**Task details:**
Look over the material below and count the lines that include "output". Give only the total.

**Available data:**
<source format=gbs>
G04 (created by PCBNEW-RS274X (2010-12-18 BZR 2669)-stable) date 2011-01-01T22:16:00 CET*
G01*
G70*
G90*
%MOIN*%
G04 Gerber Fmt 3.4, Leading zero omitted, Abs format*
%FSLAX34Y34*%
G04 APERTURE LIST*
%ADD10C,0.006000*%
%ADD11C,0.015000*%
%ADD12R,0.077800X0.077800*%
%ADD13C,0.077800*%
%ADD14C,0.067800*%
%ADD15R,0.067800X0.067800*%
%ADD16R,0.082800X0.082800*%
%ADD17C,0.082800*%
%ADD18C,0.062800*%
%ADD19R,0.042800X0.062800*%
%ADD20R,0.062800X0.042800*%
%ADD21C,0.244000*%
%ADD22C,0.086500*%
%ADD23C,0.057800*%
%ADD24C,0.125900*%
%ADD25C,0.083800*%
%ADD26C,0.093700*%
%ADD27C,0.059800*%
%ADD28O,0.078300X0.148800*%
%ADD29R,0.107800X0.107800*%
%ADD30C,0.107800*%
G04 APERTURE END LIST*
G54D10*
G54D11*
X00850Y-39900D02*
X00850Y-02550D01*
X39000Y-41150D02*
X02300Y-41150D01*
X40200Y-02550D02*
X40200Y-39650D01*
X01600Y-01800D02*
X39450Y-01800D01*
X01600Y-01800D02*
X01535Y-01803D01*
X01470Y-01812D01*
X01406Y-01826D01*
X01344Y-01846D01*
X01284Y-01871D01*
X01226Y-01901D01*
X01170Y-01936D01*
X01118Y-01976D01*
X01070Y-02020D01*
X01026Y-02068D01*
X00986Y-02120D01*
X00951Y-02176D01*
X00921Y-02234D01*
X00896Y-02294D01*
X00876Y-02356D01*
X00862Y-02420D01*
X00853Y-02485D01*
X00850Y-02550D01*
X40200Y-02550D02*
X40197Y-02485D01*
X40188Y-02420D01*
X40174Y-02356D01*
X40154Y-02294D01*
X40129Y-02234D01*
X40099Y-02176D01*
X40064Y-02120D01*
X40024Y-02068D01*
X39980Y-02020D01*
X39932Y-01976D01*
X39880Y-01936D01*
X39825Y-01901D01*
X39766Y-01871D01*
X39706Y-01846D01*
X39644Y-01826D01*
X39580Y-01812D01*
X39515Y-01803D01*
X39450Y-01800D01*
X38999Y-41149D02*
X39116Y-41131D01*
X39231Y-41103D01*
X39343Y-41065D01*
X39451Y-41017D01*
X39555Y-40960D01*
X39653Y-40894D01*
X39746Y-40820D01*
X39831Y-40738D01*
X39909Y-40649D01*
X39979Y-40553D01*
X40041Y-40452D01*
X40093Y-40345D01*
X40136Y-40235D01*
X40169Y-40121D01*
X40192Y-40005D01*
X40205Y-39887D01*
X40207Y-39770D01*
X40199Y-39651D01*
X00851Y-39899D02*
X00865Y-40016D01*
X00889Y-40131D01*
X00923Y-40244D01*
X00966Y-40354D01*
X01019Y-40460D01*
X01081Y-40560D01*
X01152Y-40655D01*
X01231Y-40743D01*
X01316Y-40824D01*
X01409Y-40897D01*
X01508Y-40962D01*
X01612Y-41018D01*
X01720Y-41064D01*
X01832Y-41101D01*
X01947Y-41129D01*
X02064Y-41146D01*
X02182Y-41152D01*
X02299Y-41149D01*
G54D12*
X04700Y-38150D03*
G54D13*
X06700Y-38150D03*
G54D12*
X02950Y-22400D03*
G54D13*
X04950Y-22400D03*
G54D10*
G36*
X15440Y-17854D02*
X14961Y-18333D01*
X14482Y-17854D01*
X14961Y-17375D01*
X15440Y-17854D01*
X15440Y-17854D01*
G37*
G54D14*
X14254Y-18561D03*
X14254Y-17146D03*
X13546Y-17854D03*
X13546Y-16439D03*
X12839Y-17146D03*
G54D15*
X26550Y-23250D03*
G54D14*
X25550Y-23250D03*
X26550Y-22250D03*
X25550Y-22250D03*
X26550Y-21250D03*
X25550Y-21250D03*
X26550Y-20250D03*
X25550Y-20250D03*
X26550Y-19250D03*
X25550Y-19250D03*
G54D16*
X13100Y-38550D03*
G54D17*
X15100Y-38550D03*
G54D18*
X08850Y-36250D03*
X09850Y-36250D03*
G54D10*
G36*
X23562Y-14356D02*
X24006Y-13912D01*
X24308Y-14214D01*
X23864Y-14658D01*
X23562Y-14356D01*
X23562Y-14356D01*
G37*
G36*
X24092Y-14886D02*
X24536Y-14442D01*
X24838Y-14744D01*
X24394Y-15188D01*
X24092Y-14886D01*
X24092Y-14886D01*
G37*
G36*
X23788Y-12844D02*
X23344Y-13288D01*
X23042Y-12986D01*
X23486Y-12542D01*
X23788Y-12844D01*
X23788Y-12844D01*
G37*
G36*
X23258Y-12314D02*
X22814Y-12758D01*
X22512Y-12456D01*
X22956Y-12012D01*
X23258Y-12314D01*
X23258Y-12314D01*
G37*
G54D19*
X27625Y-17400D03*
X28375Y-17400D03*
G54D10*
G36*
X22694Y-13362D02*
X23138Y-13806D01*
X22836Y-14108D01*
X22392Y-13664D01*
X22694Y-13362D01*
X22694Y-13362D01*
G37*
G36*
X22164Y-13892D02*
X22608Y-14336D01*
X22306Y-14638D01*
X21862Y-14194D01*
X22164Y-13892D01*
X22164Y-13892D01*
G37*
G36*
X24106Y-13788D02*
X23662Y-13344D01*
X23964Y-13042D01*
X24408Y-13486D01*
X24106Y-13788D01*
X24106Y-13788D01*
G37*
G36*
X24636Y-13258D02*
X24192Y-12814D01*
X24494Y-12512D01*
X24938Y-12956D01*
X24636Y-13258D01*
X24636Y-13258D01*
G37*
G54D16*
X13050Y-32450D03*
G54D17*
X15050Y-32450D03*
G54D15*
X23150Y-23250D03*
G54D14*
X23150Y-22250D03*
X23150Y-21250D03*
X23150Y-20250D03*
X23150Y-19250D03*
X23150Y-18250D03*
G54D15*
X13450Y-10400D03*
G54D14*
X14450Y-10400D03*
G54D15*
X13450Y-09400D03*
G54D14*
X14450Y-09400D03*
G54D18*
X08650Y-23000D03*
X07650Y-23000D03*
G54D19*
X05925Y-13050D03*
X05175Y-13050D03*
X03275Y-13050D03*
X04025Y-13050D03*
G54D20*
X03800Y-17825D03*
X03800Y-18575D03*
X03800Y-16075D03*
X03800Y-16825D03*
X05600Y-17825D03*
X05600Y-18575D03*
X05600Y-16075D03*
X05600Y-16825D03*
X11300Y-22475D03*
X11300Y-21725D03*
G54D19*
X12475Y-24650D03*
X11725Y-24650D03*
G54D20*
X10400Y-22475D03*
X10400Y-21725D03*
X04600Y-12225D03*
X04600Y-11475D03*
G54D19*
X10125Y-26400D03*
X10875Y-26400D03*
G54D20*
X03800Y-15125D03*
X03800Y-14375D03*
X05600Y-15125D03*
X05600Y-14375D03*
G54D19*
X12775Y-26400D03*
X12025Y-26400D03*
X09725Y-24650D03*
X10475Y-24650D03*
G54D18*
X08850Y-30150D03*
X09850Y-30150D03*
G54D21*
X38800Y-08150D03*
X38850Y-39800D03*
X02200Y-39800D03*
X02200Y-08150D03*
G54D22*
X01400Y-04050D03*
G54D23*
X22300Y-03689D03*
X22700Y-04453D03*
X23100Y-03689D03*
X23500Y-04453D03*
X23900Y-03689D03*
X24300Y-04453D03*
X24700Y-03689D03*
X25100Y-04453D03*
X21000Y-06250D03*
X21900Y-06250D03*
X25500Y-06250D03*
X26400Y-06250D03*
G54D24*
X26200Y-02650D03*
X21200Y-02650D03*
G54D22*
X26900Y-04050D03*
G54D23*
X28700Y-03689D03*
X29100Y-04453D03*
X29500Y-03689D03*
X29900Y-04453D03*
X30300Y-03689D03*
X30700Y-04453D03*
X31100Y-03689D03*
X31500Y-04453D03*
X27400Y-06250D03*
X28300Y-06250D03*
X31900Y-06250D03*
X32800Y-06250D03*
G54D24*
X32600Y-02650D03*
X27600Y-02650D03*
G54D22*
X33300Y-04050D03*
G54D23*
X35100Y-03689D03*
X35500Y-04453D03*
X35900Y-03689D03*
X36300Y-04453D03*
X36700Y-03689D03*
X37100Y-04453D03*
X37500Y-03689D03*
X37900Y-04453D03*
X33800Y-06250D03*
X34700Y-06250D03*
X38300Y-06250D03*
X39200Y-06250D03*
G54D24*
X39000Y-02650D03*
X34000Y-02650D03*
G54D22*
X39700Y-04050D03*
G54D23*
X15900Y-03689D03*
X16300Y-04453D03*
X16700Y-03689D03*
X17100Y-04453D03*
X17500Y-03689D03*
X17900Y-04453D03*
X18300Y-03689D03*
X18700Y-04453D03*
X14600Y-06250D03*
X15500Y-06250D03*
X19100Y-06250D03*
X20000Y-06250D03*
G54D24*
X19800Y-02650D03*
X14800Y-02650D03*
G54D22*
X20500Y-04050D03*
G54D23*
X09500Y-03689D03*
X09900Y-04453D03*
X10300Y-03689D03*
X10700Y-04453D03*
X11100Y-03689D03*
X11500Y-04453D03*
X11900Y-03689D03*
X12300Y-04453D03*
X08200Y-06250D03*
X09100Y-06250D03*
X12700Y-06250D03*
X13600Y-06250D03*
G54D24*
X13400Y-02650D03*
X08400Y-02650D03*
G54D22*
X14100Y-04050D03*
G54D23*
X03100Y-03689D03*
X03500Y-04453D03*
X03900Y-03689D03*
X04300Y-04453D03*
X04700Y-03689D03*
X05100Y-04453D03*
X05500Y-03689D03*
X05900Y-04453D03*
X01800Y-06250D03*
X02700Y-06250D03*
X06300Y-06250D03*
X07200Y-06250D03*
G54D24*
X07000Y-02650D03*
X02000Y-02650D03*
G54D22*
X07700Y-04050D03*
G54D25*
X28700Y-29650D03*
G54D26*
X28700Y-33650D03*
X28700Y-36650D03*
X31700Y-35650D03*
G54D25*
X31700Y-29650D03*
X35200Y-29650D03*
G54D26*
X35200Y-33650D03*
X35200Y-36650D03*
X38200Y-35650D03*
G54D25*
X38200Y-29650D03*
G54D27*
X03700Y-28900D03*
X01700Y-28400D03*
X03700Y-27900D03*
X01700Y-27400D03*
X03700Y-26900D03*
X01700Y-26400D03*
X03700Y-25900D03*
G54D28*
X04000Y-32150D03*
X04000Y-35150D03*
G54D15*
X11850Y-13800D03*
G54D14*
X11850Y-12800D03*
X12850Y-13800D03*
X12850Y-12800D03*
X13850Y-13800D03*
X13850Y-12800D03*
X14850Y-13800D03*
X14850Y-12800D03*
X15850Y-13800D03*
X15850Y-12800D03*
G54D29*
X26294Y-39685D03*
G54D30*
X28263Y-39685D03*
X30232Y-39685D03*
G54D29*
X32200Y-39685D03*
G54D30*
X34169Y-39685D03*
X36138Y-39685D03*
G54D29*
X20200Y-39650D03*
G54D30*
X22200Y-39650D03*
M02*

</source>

==

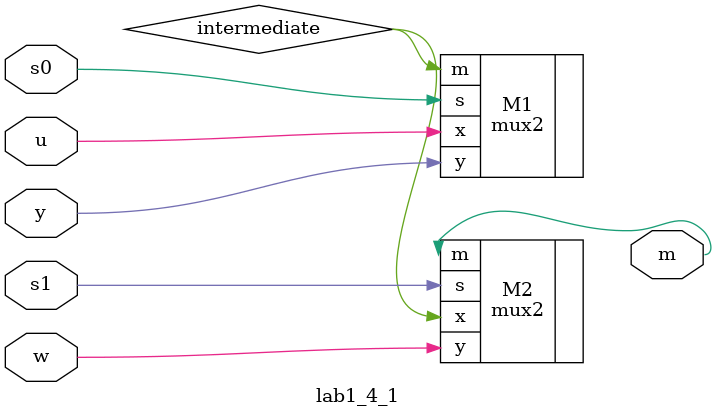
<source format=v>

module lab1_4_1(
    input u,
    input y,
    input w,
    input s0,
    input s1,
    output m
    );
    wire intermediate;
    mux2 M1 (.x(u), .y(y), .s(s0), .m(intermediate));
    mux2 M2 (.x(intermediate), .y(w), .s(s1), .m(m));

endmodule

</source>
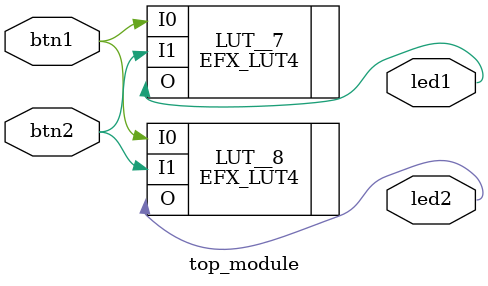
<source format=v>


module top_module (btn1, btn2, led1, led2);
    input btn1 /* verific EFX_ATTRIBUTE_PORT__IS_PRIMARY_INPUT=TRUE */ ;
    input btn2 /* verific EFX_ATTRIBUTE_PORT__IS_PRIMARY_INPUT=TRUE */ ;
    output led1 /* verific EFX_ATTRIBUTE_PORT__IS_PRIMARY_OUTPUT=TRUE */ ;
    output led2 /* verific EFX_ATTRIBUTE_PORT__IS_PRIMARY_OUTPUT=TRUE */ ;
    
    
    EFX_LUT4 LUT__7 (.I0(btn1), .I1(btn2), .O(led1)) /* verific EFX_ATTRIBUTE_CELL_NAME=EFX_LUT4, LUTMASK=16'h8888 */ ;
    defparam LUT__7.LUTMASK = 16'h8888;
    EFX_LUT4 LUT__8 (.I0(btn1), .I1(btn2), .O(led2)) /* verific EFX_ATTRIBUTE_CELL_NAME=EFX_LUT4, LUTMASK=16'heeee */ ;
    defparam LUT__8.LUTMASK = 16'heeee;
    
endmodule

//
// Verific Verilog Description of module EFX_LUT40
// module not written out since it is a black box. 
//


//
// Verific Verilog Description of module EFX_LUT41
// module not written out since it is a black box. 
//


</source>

**Response for this exercise:**
3